Now the opposite situation happens when you look at the level-two video games in Table 13-6. The males chose the harder video games 70 times (out of 80), while the females only chose the harder ones 30 times out of 120. The males did better than the females on level-two video games (winning 50 percent of them versus 40 percent for the females). However, level-two video games are harder to win than level-one video games. This factor means that the males’ winning percentage on level-two video games, being only 50 percent, doesn’t contribute much to their overall winning percentage. However, the low winning percentage for females on level-two video games doesn’t hurt them much, because they didn’t play many level-two video games.

The bottom line is that the occurrence or non-occurrence of Simpson’s Paradox is a matter of weights. In the overall totals from Table 13-5, the males don’t look as good as the females. But when you add in the difficulty of the games (shown in Table 13-6), you see that most of the males’ wins came from harder games (which have a lower winning percentage). The females played many more of the easier games on average, and easy games have a higher chance of winning no matter who plays them. So it all boils down to this: Which games did the males choose to play, and which games did the females choose to play? The males chose harder games, which contributed in a negative way to their overall winning percentage and made the females look better than they actually were.

Level of game wasn’t included in the original summary, Table 13-5, but it should have been included because it’s a variable that affected the results. Level of game, in this case, was the confounding variable.

Keeping one eye open for Simpson’s Paradox

Simpson’s Paradox shows you the importance of including data about possible confounding variables when attempting to look at relationships between qualitative variables.

In the video game example I use in previous sections, level of difficulty of the game was a confounding variable; more men chose to play the more difficult games, which are harder to win, thereby lowering their overall success rate.

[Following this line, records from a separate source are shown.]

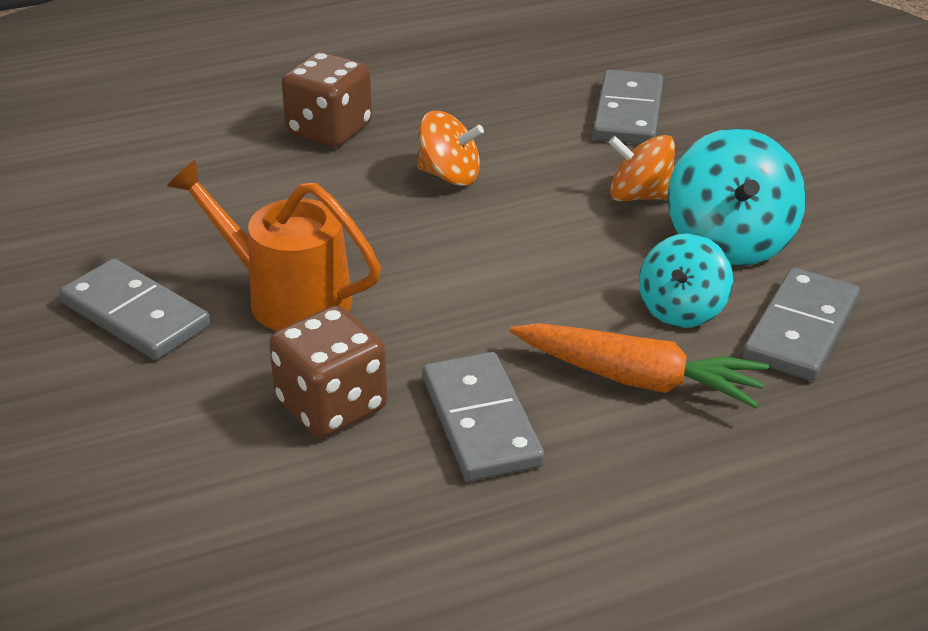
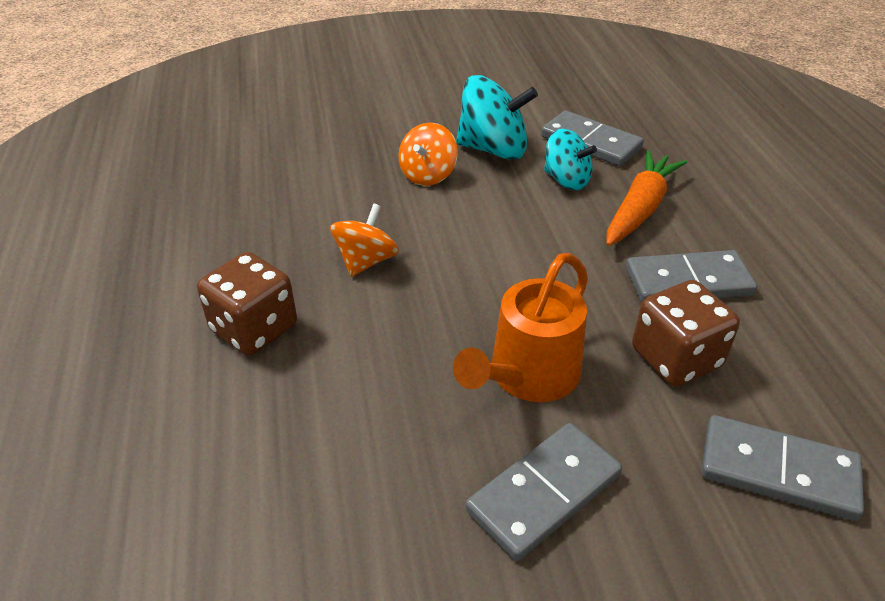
camera: 80 degrees left, 5 degrees up
grey domino [593,70,663,144] -> grey domino moved to [701,415,864,521]

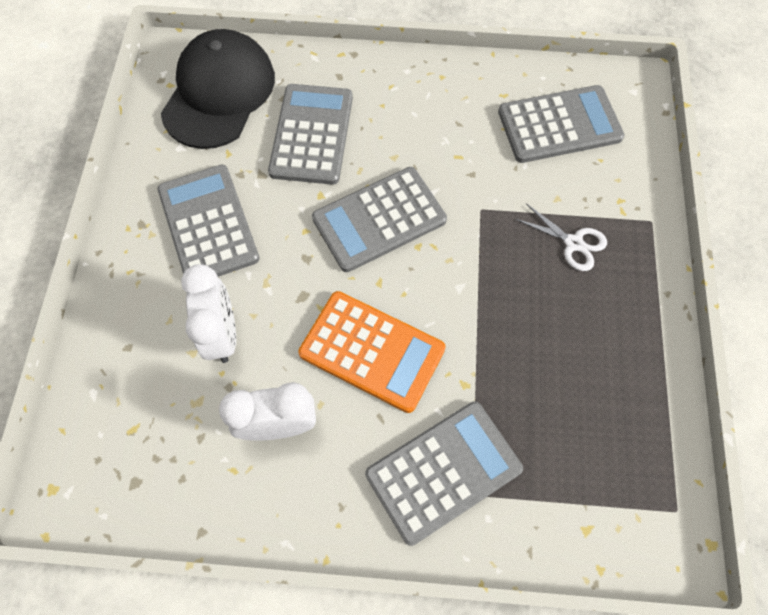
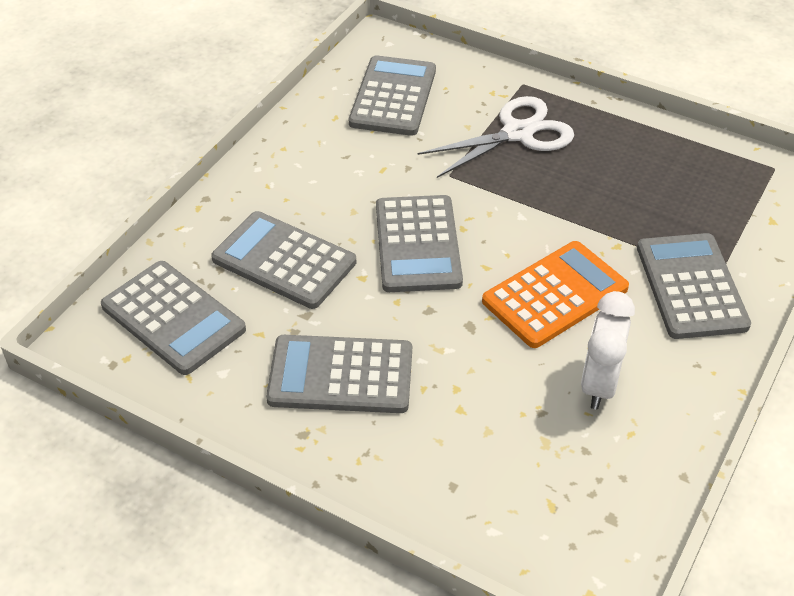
camera: 65 degrees left, 20 degrees down
black cap [161,29,275,149] -> grey calculator [101,261,246,375]
white clock [181,264,236,363] -> none
white scissors [515,203,607,271] -> white scissors [417,96,574,178], size x1.78

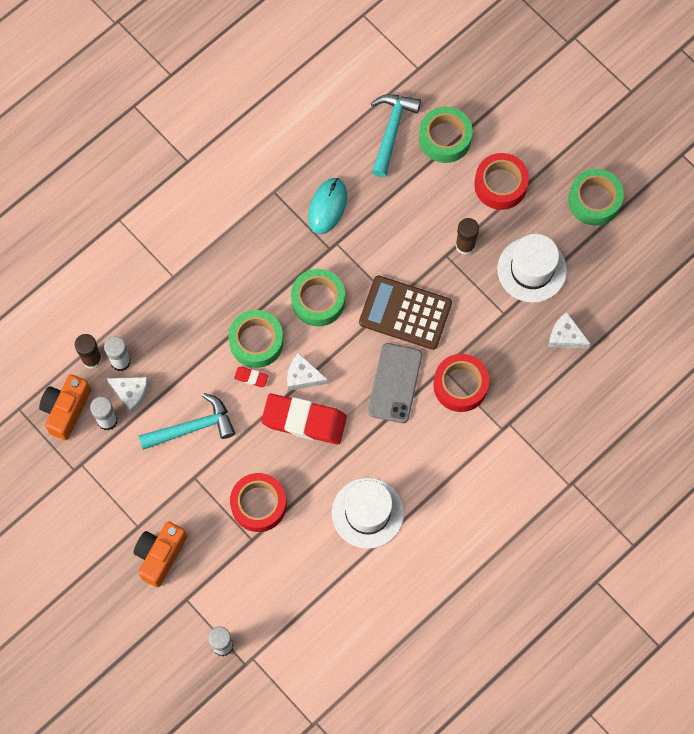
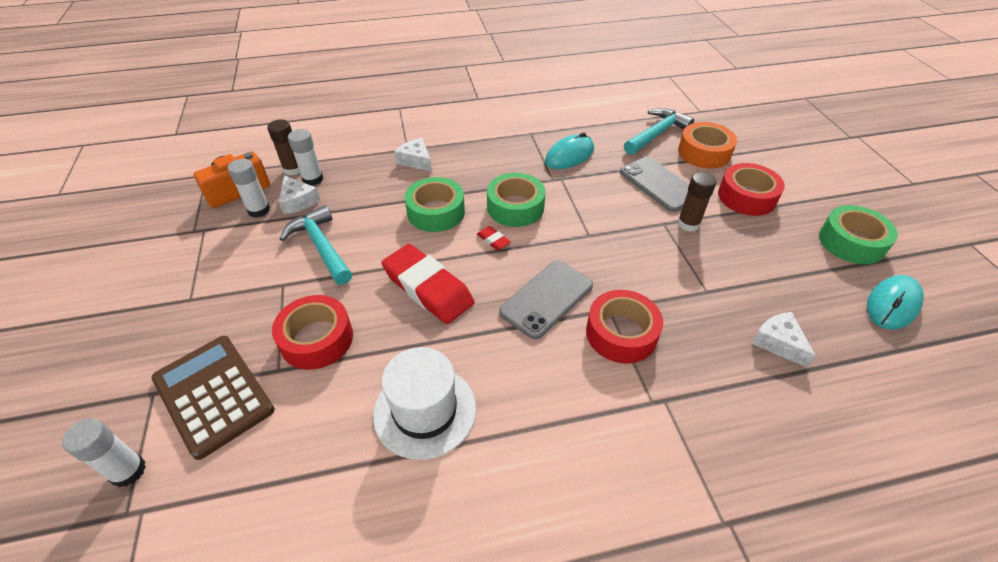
camera: 30 degrees right, 25 degrees down
orange camera [133,521,187,587] -> none
turquoise hammer [139,393,235,450] -> turquoise hammer turned 135 degrees counterclockwise [280,205,352,285]
red eraser [234,367,268,387] -> red eraser moved to [477,226,511,250]
white cheese [287,353,328,391] -> white cheese moved to [394,138,432,172]
brown calculator [359,276,452,350] -> brown calculator moved to [151,336,275,460]
green tape [419,106,473,163] -> orange tape [678,122,737,169]
white hat [497,234,567,303] -> none
none -> grey phone [620,157,689,212]
none -> turquoise mouse [867,275,924,330]

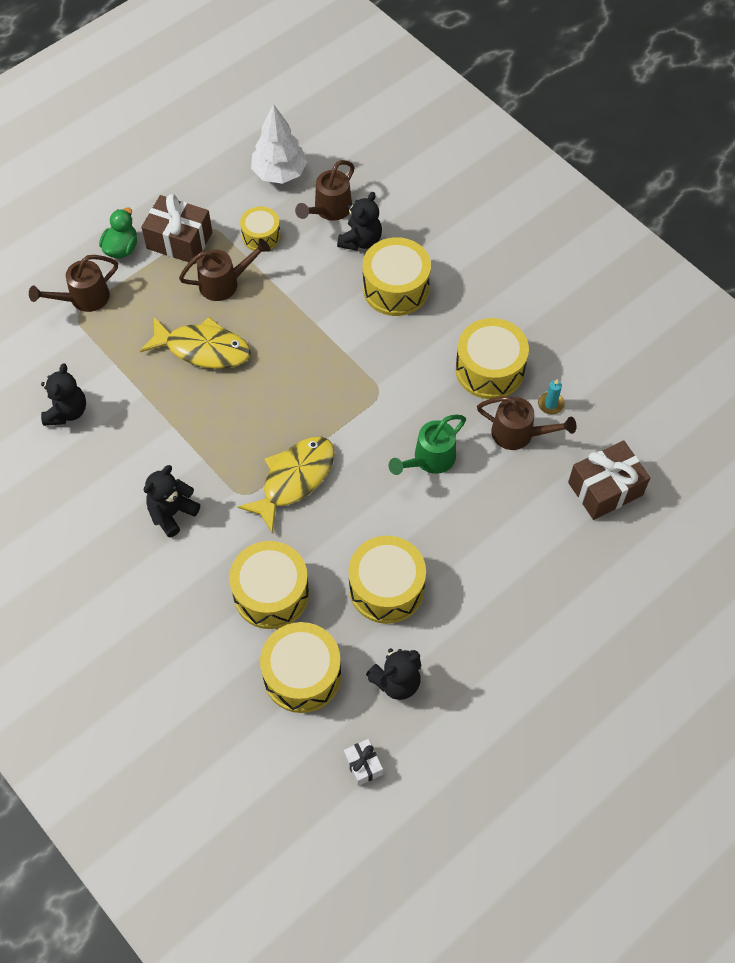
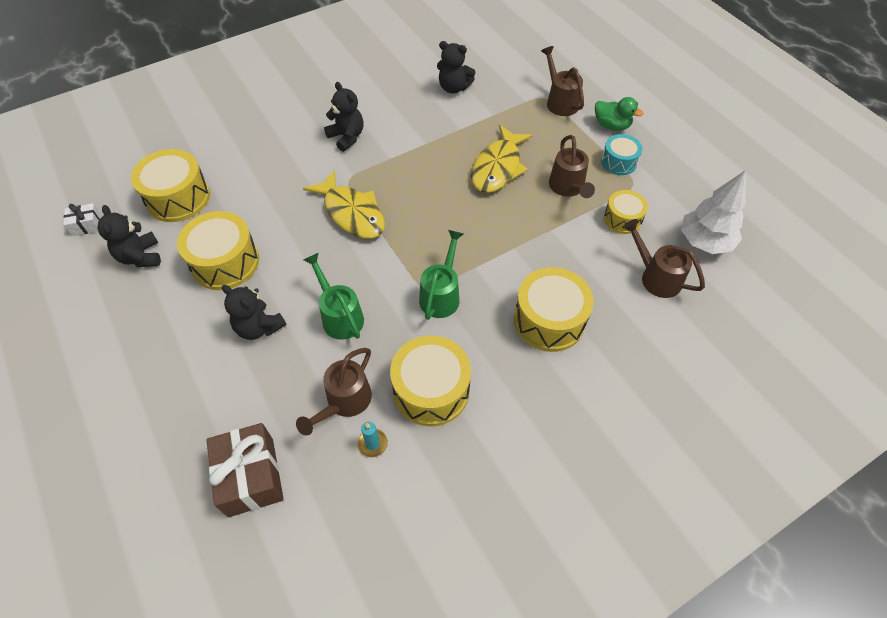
camera: 100 degrees right, 5 degrees down
brown gift [141,194,212,264] -> turquoise drum [601,134,642,175]
yellow drum [229,541,309,629] -> none
black teddy bear [337,192,382,251] -> black teddy bear moved to [222,285,287,340]
none -> green watering can [419,230,464,320]

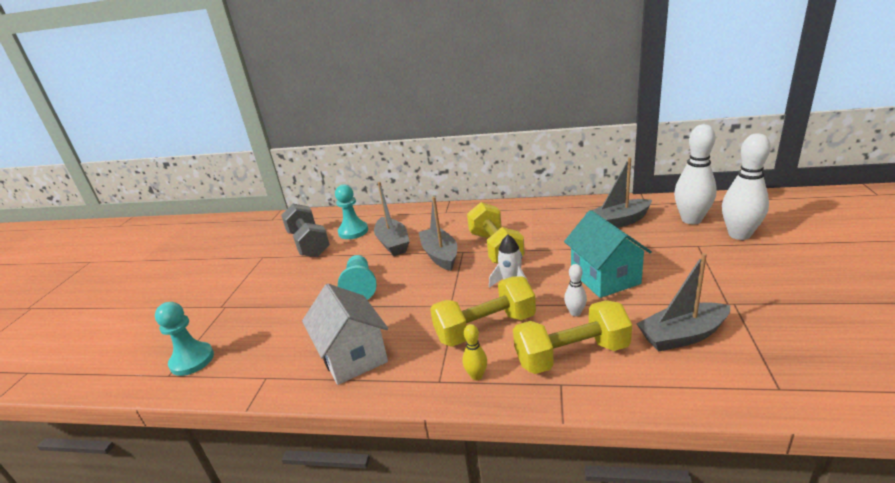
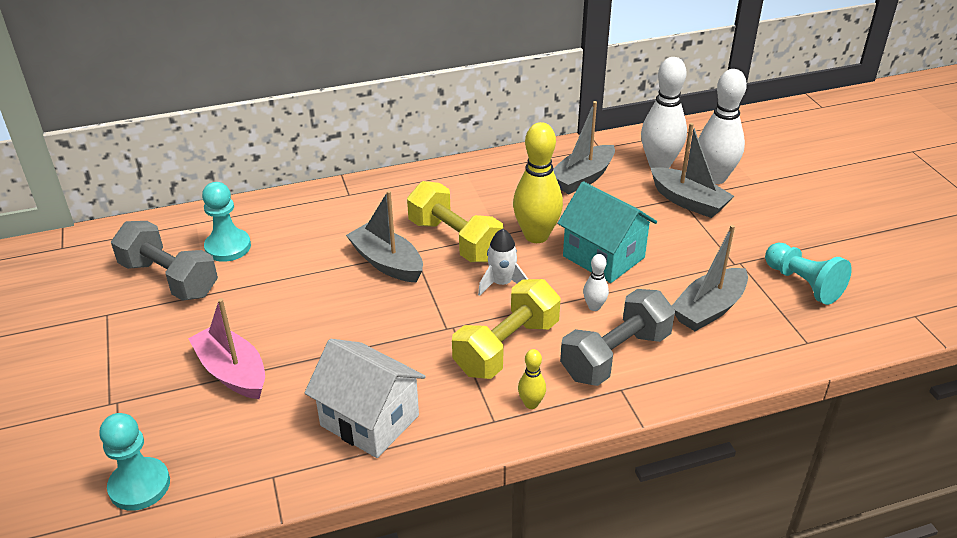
camera: 30 degrees left, 10 degrees up
turquoise pawn [338,255,376,300] -> turquoise pawn moved to [765,243,852,305]
grey boat [374,182,410,256] -> grey boat moved to [651,123,734,218]
yellow dumbbell [513,300,632,374] -> grey dumbbell [560,289,675,386]
none -> pink boat [188,298,265,399]
none -> yellow bowling pin [513,122,563,243]

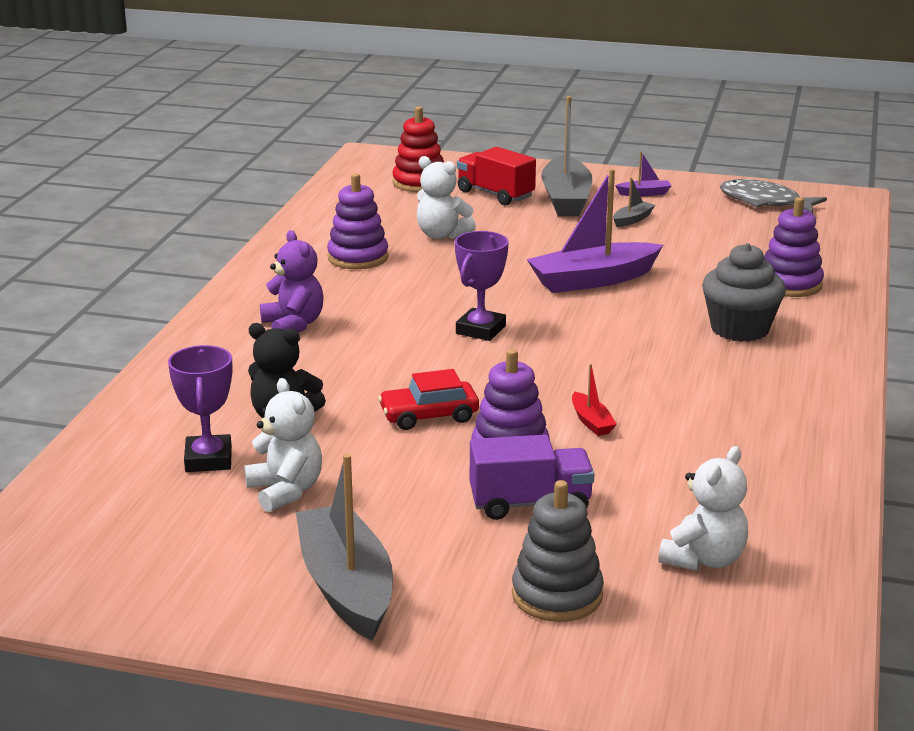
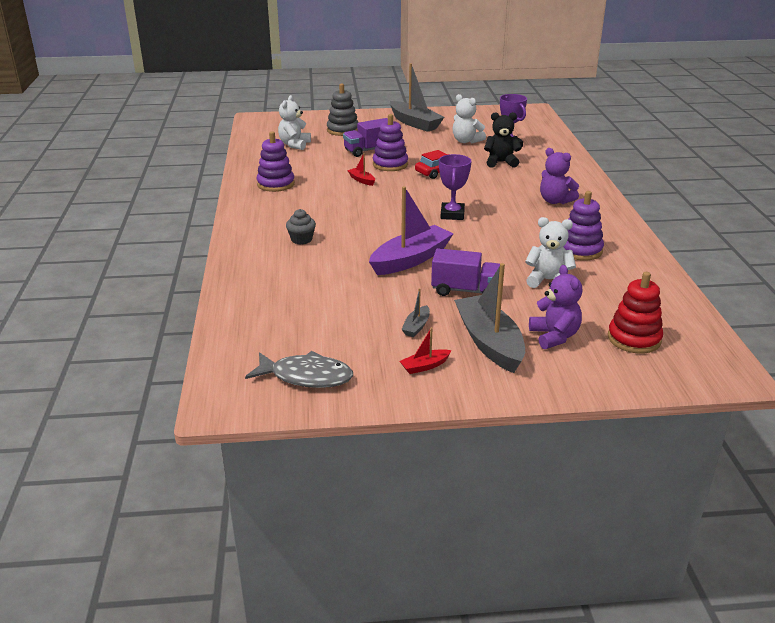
camera: 160 degrees right, 5 degrees up
red truck [457,147,536,205] -> purple teddy bear [529,265,582,349]
purple boat [615,151,672,196] -> red boat [400,327,452,374]
grey cupcake [702,243,786,342] -> grey cupcake [286,209,316,245], size x0.57
purple stacking toy [764,197,824,297] -> purple stacking toy moved to [257,131,295,192]
none -> purple truck [431,248,500,296]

You can avoid Simpson’s Paradox by making sure that obvious confounding variables are included in a study; that way, when you look at the data you get the relationships right the first time, and no room exists for misconstruing the results. And as with all other statistical results, if it looks too good to be true, or too simple to be correct, it probably is! Beware of someone that tried to oversimplify any result. While three-way tables are more difficult to examine, they are often worth using.